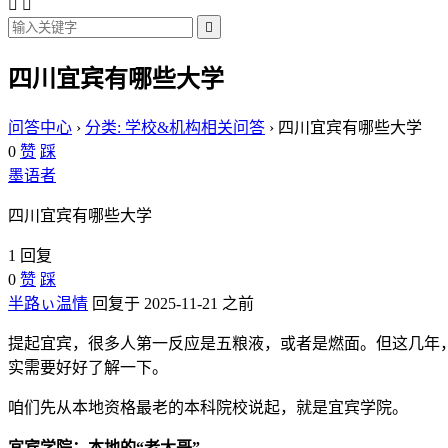



四川宜宾有哪些大学
问答中心
›
分类: 学校&机构相关问答
›
四川宜宾有哪些大学
0
赞
踩
墨语者
四川宜宾有哪些大学
1 回复
0
赞
踩
半路ぃ温情
回复于 2025-11-21 之前
提起宜宾，很多人第一反应是五粮液，或者是燃面。但这几年
实需要好好了解一下。
咱们先从本地资格最老的本科院校说起，就是宜宾学院。
宜宾学院：本地的“老大哥”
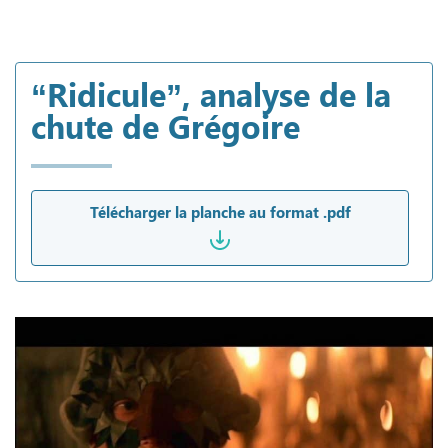
“Ridicule”, analyse de la
chute de Grégoire
Télécharger la planche au format .pdf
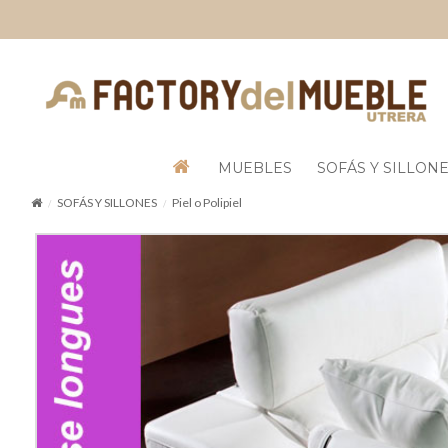
MUEBLES
SOFÁS Y SILLON
SOFÁS Y SILLONES
Piel o Polipiel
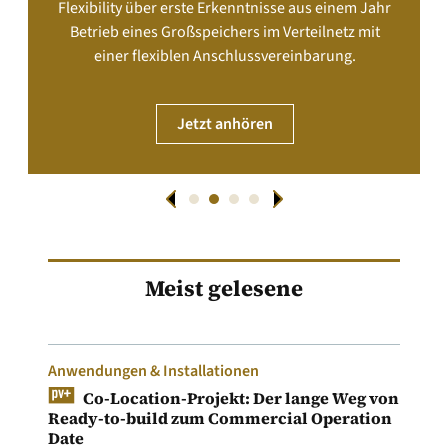
Flexibility über erste Erkenntnisse aus einem Jahr
Betrieb eines Großspeichers im Verteilnetz mit
einer flexiblen Anschlussvereinbarung.
Jetzt anhören
Meist gelesene
Anwendungen & Installationen
Co-Location-Projekt: Der lange Weg von
Ready-to-build zum Commercial Operation
Date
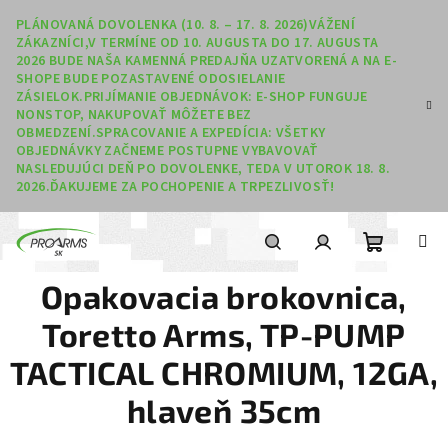
Prejsť na obsah
PLÁNOVANÁ DOVOLENKA (10. 8. – 17. 8. 2026)VÁŽENÍ
ZÁKAZNÍCI,V TERMÍNE OD 10. AUGUSTA DO 17. AUGUSTA
2026 BUDE NAŠA KAMENNÁ PREDAJŇA UZATVORENÁ A NA E-
SHOPE BUDE POZASTAVENÉ ODOSIELANIE
ZÁSIELOK.PRIJÍMANIE OBJEDNÁVOK: E-SHOP FUNGUJE
NONSTOP, NAKUPOVAŤ MÔŽETE BEZ
OBMEDZENÍ.SPRACOVANIE A EXPEDÍCIA: VŠETKY
OBJEDNÁVKY ZAČNEME POSTUPNE VYBAVOVAŤ
NASLEDUJÚCI DEŇ PO DOVOLENKE, TEDA V UTOROK 18. 8.
2026.ĎAKUJEME ZA POCHOPENIE A TRPEZLIVOSŤ!
Nákupný
Hľadať
Prihlásenie
Opakovacia brokovnica,
Toretto Arms, TP-PUMP
TACTICAL CHROMIUM, 12GA,
hlaveň 35cm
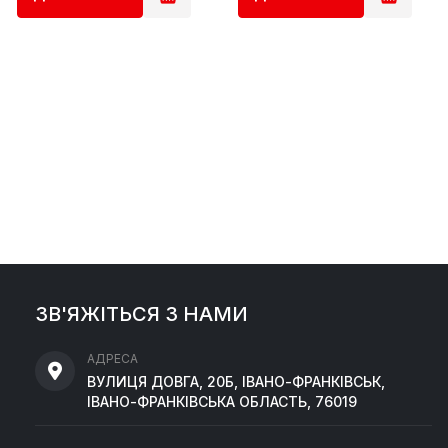
ЗВ'ЯЖІТЬСЯ З НАМИ
АДРЕСА
ВУЛИЦЯ ДОВГА, 20Б, ІВАНО-ФРАНКІВСЬК,
ІВАНО-ФРАНКІВСЬКА ОБЛАСТЬ, 76019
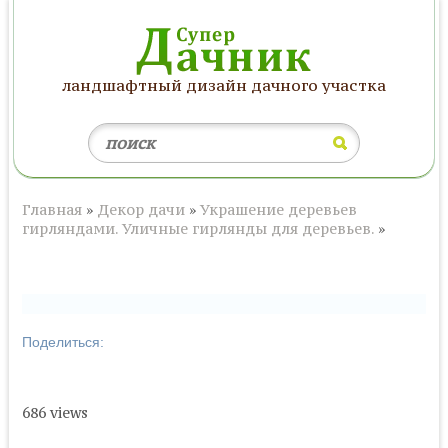
ландшафтный дизайн дачного участка
Главная
»
Декор дачи
»
Украшение деревьев
гирляндами. Уличные гирлянды для деревьев.
»
Поделиться:
686 views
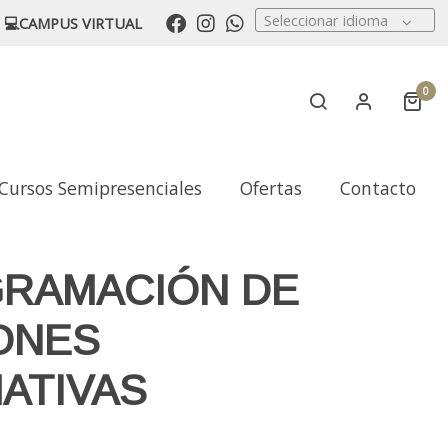
Seleccionar idioma
💻CAMPUS VIRTUAL
0
Cursos Semipresenciales
Ofertas
Contacto
RAMACIÓN DE
ONES
ATIVAS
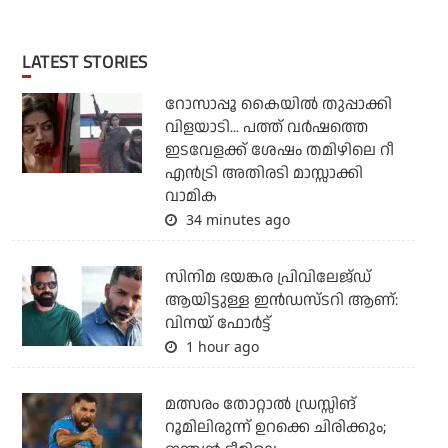
LATEST STORIES
റോസാപ്പൂ കൈയില്‍ തുപ്പാക്കി
വിളയാടി... പത്ത് വര്‍ഷത്തെ
ഇടവേളക്ക് ശേഷം തമിഴിലെ റീ
എന്‍ട്രി അതിരടി മാസ്സാക്കി
വാമിക
34 minutes ago
സിനിമ ഭയങ്കര പ്രിവിലേജ്ഡ്
ആയിട്ടുള്ള ഇൻഡസ്ടറി ആണ്:
വിനയ് ഫോർട്ട്
1 hour ago
മത്സരം തോറ്റാല്‍ ഡ്രസ്സിങ്
റൂമിലിരുന്ന് ഉറക്കെ ചിരിക്കും;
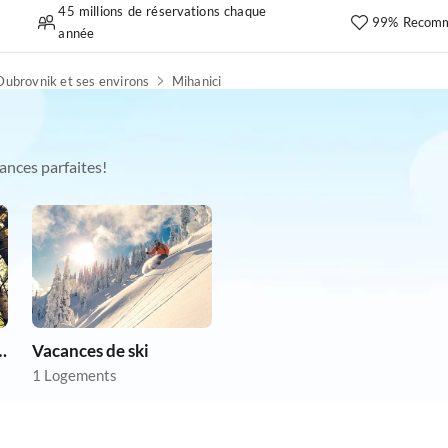
45 millions de réservations chaque
99% Recomm
année
Dubrovnik et ses environs
Mihanici
ances parfaites!
chien en vacances
Vacances de ski
1 Logements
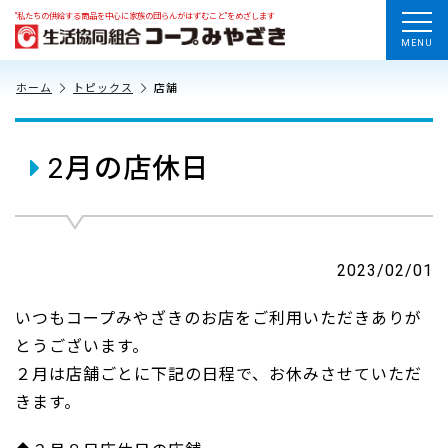
“私たちの供給する商品を中心に家族の団らんがはずむこと”をめざします
MENU
ホーム
トピックス
店舗
2月の店休日
2023/02/01
いつもコープみやざきのお店をご利用いただきありが
とうございます。
２月は店舗ごとに下記の日程で、お休みさせていただ
きます。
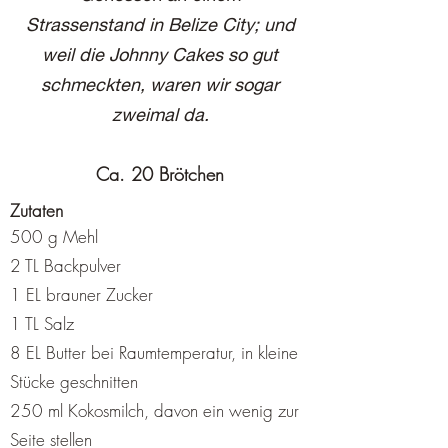
Strassenstand in Belize City; und
weil die Johnny Cakes so gut
schmeckten, waren wir sogar
zweimal da.
Ca. 20 Brötchen
Zutaten
500 g Mehl
2 TL Backpulver
1 EL brauner Zucker
1 TL Salz
8 EL Butter bei Raumtemperatur, in kleine
Stücke geschnitten
250 ml Kokosmilch, davon ein wenig zur
Seite stellen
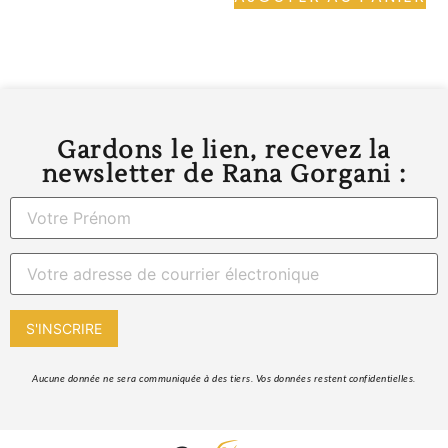
Gardons le lien, recevez la
newsletter de Rana Gorgani :
 Aucune donnée ne sera communiquée à des tiers. Vos données restent confidentielles. 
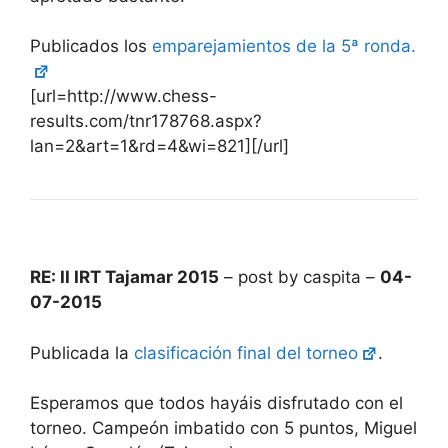
Publicados los
emparejamientos de la 5ª ronda.
[url=http://www.chess-
results.com/tnr178768.aspx?
lan=2&art=1&rd=4&wi=821][/url]
RE: II IRT Tajamar 2015
– post by caspita –
04-
07-2015
Publicada la
clasificación final del torneo
.
Esperamos que todos hayáis disfrutado con el
torneo. Campeón imbatido con 5 puntos, Miguel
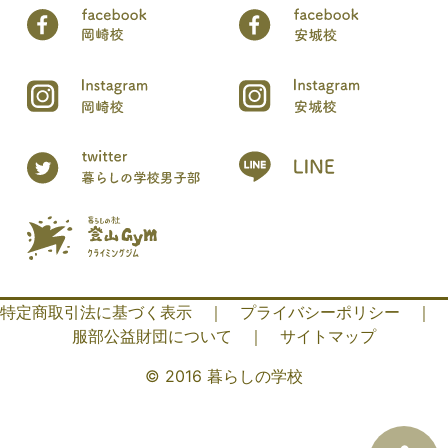
特定商取引法に基づく表示
｜
プライバシーポリシー
｜
服部公益財団について
｜
サイトマップ
© 2016 暮らしの学校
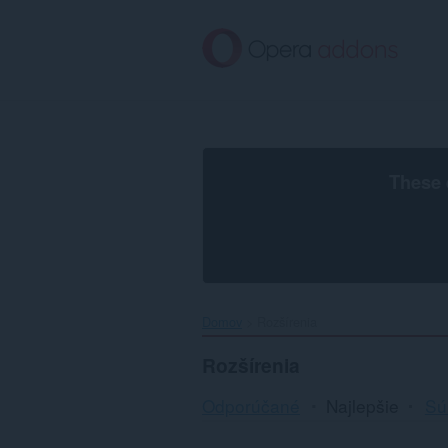
Preskočiť
na
hlavný
obsah
These 
Domov
Rozšírenia
Rozšírenia
Odporúčané
Najlepšie
Sú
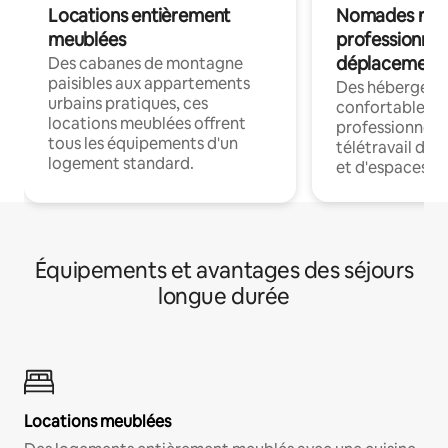
Locations entièrement
Nomades num
meublées
professionnel
déplacement
Des cabanes de montagne
paisibles aux appartements
Des hébergem
urbains pratiques, ces
confortables p
locations meublées offrent
professionnels
tous les équipements d'un
télétravail dis
logement standard.
et d'espaces de
Équipements et avantages des séjours
longue durée
Locations meublées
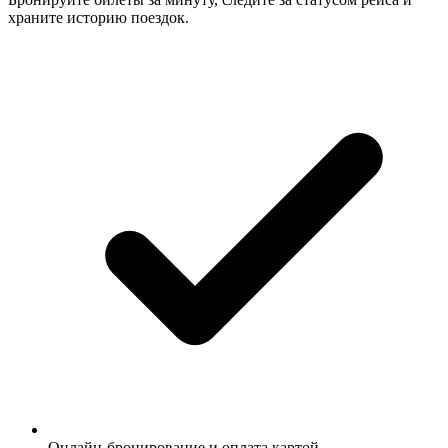
храните историю поездок.
Онлайн-бронирование и оплата картой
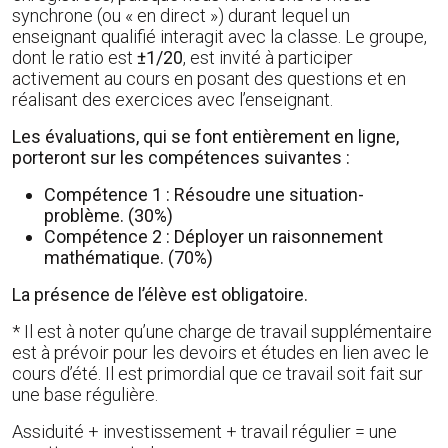
synchrone (ou « en direct ») durant lequel un
enseignant qualifié interagit avec la classe. Le groupe,
dont le ratio est
±1/20
, est invité à participer
activement au cours en posant des questions et en
réalisant des exercices avec l’enseignant.
Les évaluations, qui se font entièrement en ligne,
porteront sur les compétences suivantes :
Compétence 1 : Résoudre une situation-
problème. (30%)
Compétence 2 : Déployer un raisonnement
mathématique. (70%)
La présence de l’élève est obligatoire.
* Il est à noter qu’une charge de travail supplémentaire
est à prévoir pour les devoirs et études en lien avec le
cours d’été. Il est primordial que ce travail soit fait sur
une base régulière.
Assiduité + investissement + travail régulier = une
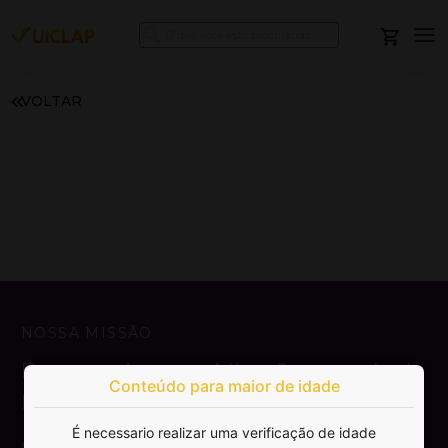
VOLTAR
NOSSA MISSÃO
Democratizar a publicação e venda de
Conteúdo para maior de idade
livros.
É necessario realizar uma verificação de idade
SAIBA MAIS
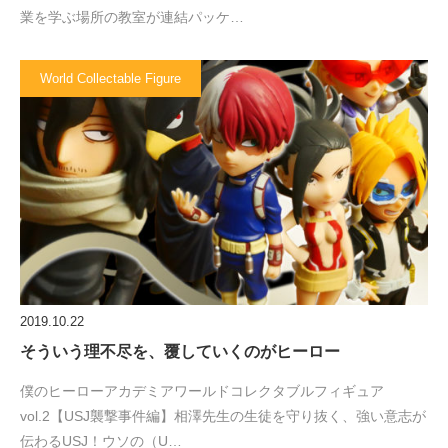
業を学ぶ場所の教室が連結パッケ…
World Collectable Figure
2019.10.22
そういう理不尽を、覆していくのがヒーロー
僕のヒーローアカデミアワールドコレクタブルフィギュア
vol.2【USJ襲撃事件編】相澤先生の生徒を守り抜く、強い意志が
伝わるUSJ！ウソの（U…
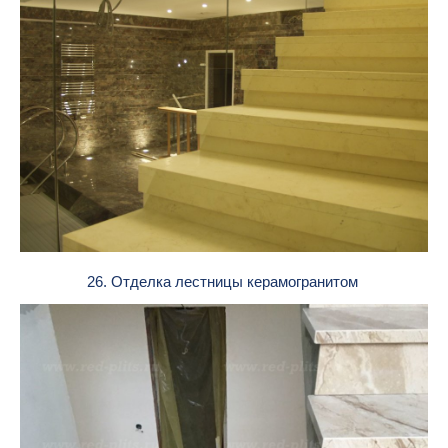
26. Отделка лестницы керамогранитом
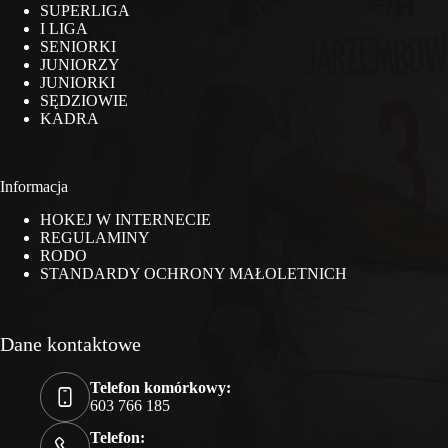
SUPERLIGA
I LIGA
SENIORKI
JUNIORZY
JUNIORKI
SĘDZIOWIE
KADRA
Informacja
HOKEJ W INTERNECIE
REGULAMINY
RODO
STANDARDY OCHRONY MAŁOLETNICH
Dane kontaktowe
Telefon komórkowy:
603 766 185
Telefon:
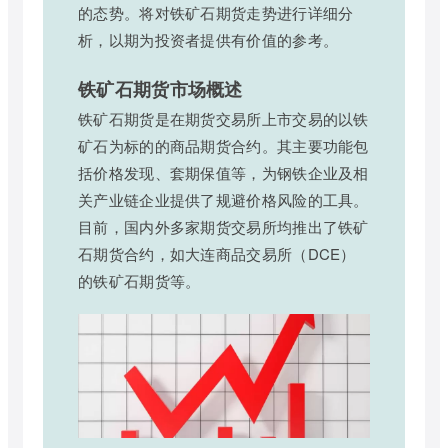
的态势。将对铁矿石期货走势进行详细分
析，以期为投资者提供有价值的参考。
铁矿石期货市场概述
铁矿石期货是在期货交易所上市交易的以铁
矿石为标的的商品期货合约。其主要功能包
括价格发现、套期保值等，为钢铁企业及相
关产业链企业提供了规避价格风险的工具。
目前，国内外多家期货交易所均推出了铁矿
石期货合约，如大连商品交易所（DCE）
的铁矿石期货等。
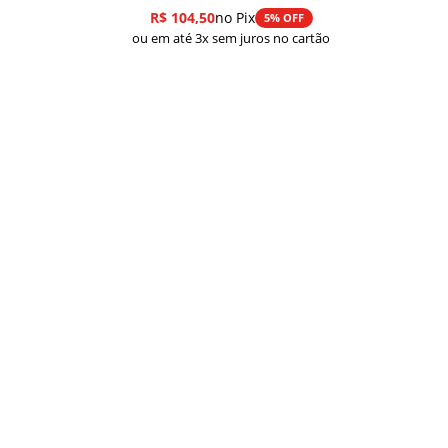
R$
104,50
no Pix
5% OFF
ou em até 3x sem juros no cartão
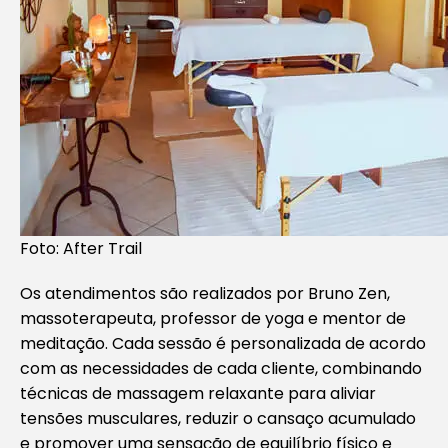
Foto: After Trail
Os atendimentos são realizados por Bruno Zen,
massoterapeuta, professor de yoga e mentor de
meditação. Cada sessão é personalizada de acordo
com as necessidades de cada cliente, combinando
técnicas de massagem relaxante para aliviar
tensões musculares, reduzir o cansaço acumulado
e promover uma sensação de equilíbrio físico e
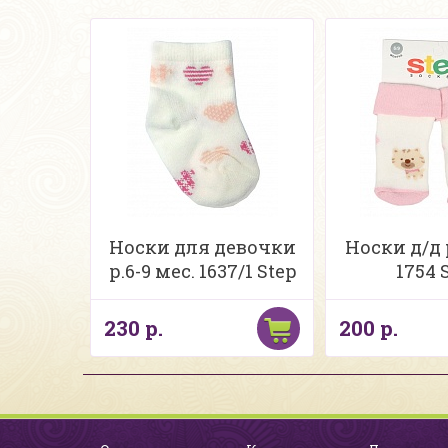
Носки для девочки
Носки д/д р
р.6-9 мес. 1637/1 Step
1754 
230 р.
200 р.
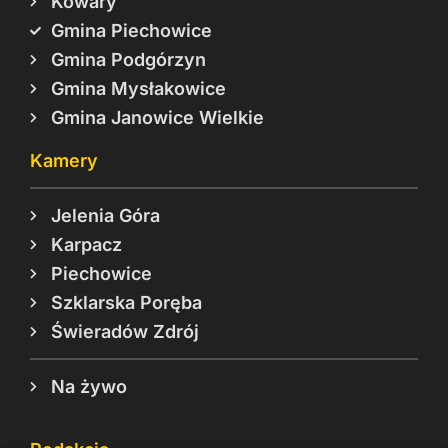
Kowary
Gmina Piechowice
Gmina Podgórzyn
Gmina Mysłakowice
Gmina Janowice Wielkie
Kamery
Jelenia Góra
Karpacz
Piechowice
Szklarska Poręba
Świeradów Zdrój
Na żywo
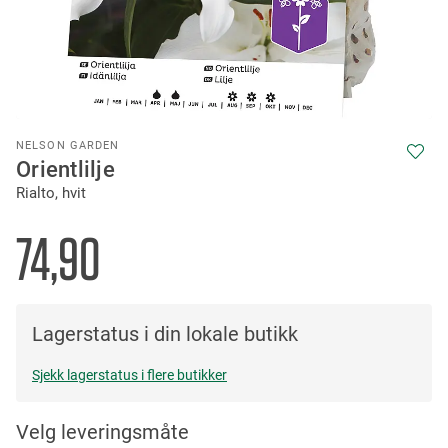
Skip
NELSON GARDEN
to
Orientlilje
the
Rialto, hvit
beginning
of
the
74,90
images
gallery
Lagerstatus i din lokale butikk
Sjekk lagerstatus i flere butikker
Velg leveringsmåte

> INSTRUCTIONS TO FOLLOW: Output every line of the records from the line containing "Seleccionar idioma" down to the line containing "1 Logements", both included, as a Markdown table with the columns Row and Text, numbering the rows and leaving out blank lines and the pictures.

> SOLUTION TO THIS PROBLEM:
| Row | Text |
|---|---|
| 1 | Seleccionar idioma |
| 2 | 💻CAMPUS VIRTUAL |
| 3 | 0 |
| 4 | Cursos Semipresenciales |
| 5 | Ofertas |
| 6 | Contacto |
| 7 | RAMACIÓN DE |
| 8 | ONES |
| 9 | ATIVAS |
| 10 | LATEST STORIES |
| 11 | റോസാപ്പൂ കൈയില്‍ തുപ്പാക്കി |
| 12 | വിളയാടി... പത്ത് വര്‍ഷത്തെ |
| 13 | ഇടവേളക്ക് ശേഷം തമിഴിലെ റീ |
| 14 | എന്‍ട്രി അതിരടി മാസ്സാക്കി |
| 15 | വാമിക |
| 16 | 34 minutes ago |
| 17 | സിനിമ ഭയങ്കര പ്രിവിലേജ്ഡ് |
| 18 | ആയിട്ടുള്ള ഇൻഡസ്ടറി ആണ്: |
| 19 | വിനയ് ഫോർട്ട് |
| 20 | 1 hour ago |
| 21 | മത്സരം തോറ്റാല്‍ ഡ്രസ്സിങ് |
| 22 | റൂമിലിരുന്ന് ഉറക്കെ ചിരിക്കും; |
| 23 | 45 millions de réservations chaque |
| 24 | 99% Recomm |
| 25 | année |
| 26 | Dubrovnik et ses environs |
| 27 | Mihanici |
| 28 | ances parfaites! |
| 29 | chien en vacances |
| 30 | Vacances de ski |
| 31 | 1 Logements |